### TESTO FORNITO
· · · · ·
PAGELLE JUVENTUS-MILAN – La sfida dell’Allianz Stadium termina in parità. Il Milan passa in vantaggio con il solito Cissé, ancora una volta decisivo contro una squadra torinese, ma viene raggiunto da Gatti nel recupero. I rossoneri accarezzano a lungo l’idea di portare a casa tre punti pesantissimi, ma nel finale arriva la beffa.
Una gara non semplice per la squadra di Ruben Amorim, con alcuni giocatori che hanno brillato e altri che invece hanno faticato a lasciare il segno. Ecco le nostre pagelle.
Le pagelle del Milan
MAIGNAN 6 – Non deve compiere interventi particolarmente complicati. Le conclusioni della Juventus sono spesso centrali e, quando la palla sembra poterlo superare, ci pensa il palo a salvarlo. Sul gol di Gatti non può fare molto.
GILA 6 – Meno preciso rispetto alle ultime uscite, soprattutto in alcune letture, ma quando c’è da tirare fuori personalità non si tira indietro. Provvidenziale il recupero su Kolo Muani che evita guai peggiori.
DE WINTER 7 – La sua miglior prestazione da quando veste la maglia rossonera. Nel secondo tempo diventa praticamente un muro: chiude, anticipa e spazza via tutto quello che passa dalle sue parti. Una certezza.
PAVLOVIC 5,5 – Non è la sua serata migliore. Spesso si fa sorprendere fuori posizione e fatica a trovare i tempi giusti negli interventi. Dal serbo ci si aspetta qualcosa in più.
MOREIRA 5 – L’esordio da titolare non convince. Parte con il freno a mano tirato, appare troppo timido e non riesce a incidere sulla corsia. Probabilmente l’emozione della prima da titolare ha giocato un brutto scherzo.
MODRIC 6 – La carta d’identità continua a non contare. Corre, si propone e distribuisce palloni con la solita qualità. Meno brillante del solito, ma resta un punto di riferimento per il centrocampo.
MUSAH 6 – Amorim continua a puntare su di lui e, partita dopo partita, si intravedono i motivi della fiducia. Alterna buone giocate a qualche scelta davvero difficile da comprendere, ma quando serve risponde presente.
ESTUPIÑÁN 5 – Un’altra prestazione insufficiente. Non riesce a dare la spinta necessaria sulla fascia e lascia poco il segno sulla partita. Serve un cambio di passo.
SAELEMAEKERS 5 – La domanda ormai sorge spontanea: perché quando parte titolare fatica così tanto a incidere rispetto a quando entra a gara in corso? Anche questa sera non riesce a trovare continuità e brillantezza.
· · · · ·
### ELENCO DEI COMPITI
(a) Nelle pagelle di Juventus-Milan, chi segna il gol del pareggio e in quale momento della gara?
(b) Trascriva fedelmente dalle pagelle il passo che inizia con "PAVLOVIC 5,5 –" e prosegue fino a "serve risponde presente.".

### DATI
· · · · ·
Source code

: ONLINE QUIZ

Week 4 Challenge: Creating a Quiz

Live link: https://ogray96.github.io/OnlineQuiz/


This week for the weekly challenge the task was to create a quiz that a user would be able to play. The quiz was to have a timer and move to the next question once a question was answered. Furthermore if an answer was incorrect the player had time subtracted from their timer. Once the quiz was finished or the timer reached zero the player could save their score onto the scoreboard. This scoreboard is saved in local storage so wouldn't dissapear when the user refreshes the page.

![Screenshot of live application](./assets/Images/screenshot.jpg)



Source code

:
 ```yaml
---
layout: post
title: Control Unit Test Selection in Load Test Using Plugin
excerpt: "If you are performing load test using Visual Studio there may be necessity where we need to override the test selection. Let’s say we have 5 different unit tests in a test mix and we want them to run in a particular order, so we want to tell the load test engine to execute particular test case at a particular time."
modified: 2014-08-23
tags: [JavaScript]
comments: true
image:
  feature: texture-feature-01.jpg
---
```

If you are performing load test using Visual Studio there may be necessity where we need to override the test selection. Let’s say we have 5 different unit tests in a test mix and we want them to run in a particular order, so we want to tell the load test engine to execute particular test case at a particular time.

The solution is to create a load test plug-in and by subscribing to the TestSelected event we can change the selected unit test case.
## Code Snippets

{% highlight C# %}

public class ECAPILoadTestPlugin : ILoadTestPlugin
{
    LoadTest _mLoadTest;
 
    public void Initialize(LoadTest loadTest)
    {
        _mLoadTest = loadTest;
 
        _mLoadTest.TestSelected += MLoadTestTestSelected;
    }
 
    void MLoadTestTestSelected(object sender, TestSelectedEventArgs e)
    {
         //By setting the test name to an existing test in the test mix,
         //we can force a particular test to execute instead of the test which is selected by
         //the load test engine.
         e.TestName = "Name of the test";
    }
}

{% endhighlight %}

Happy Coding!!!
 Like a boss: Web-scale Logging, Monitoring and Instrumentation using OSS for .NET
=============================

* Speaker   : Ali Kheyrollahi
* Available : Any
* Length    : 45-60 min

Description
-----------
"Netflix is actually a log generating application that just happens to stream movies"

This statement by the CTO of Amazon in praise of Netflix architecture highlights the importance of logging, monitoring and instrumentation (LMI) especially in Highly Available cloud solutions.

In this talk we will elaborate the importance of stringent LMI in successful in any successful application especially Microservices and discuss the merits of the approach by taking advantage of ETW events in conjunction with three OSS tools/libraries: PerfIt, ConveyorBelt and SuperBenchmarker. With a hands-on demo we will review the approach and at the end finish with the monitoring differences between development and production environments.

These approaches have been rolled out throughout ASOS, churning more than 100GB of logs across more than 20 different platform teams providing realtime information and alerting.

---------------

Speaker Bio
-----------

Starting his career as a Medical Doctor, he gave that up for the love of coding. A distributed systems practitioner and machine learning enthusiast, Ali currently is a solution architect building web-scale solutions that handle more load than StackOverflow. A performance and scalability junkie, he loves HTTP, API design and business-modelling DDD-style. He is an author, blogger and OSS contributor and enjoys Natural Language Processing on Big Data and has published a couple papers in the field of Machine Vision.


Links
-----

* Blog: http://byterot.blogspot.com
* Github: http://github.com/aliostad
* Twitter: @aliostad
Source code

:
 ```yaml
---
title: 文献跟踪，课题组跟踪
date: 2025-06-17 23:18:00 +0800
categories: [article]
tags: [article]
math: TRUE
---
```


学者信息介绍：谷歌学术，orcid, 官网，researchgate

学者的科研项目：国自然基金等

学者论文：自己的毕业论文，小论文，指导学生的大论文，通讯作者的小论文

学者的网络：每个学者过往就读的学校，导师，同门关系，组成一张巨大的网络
· · · · ·
### SOLUZIONI
(a) Il pareggio lo segna Gatti, nel recupero.

(b)
PAVLOVIC 5,5 – Non è la sua serata migliore. Spesso si fa sorprendere fuori posizione e fatica a trovare i tempi giusti negli interventi. Dal serbo ci si aspetta qualcosa in più.
MOREIRA 5 – L’esordio da titolare non convince. Parte con il freno a mano tirato, appare troppo timido e non riesce a incidere sulla corsia. Probabilmente l’emozione della prima da titolare ha giocato un brutto scherzo.
MODRIC 6 – La carta d’identità continua a non contare. Corre, si propone e distribuisce palloni con la solita qualità. Meno brillante del solito, ma resta un punto di riferimento per il centrocampo.
MUSAH 6 – Amorim continua a puntare su di lui e, partita dopo partita, si intravedono i motivi della fiducia. Alterna buone giocate a qualche scelta davvero difficile da comprendere, ma quando serve risponde presente.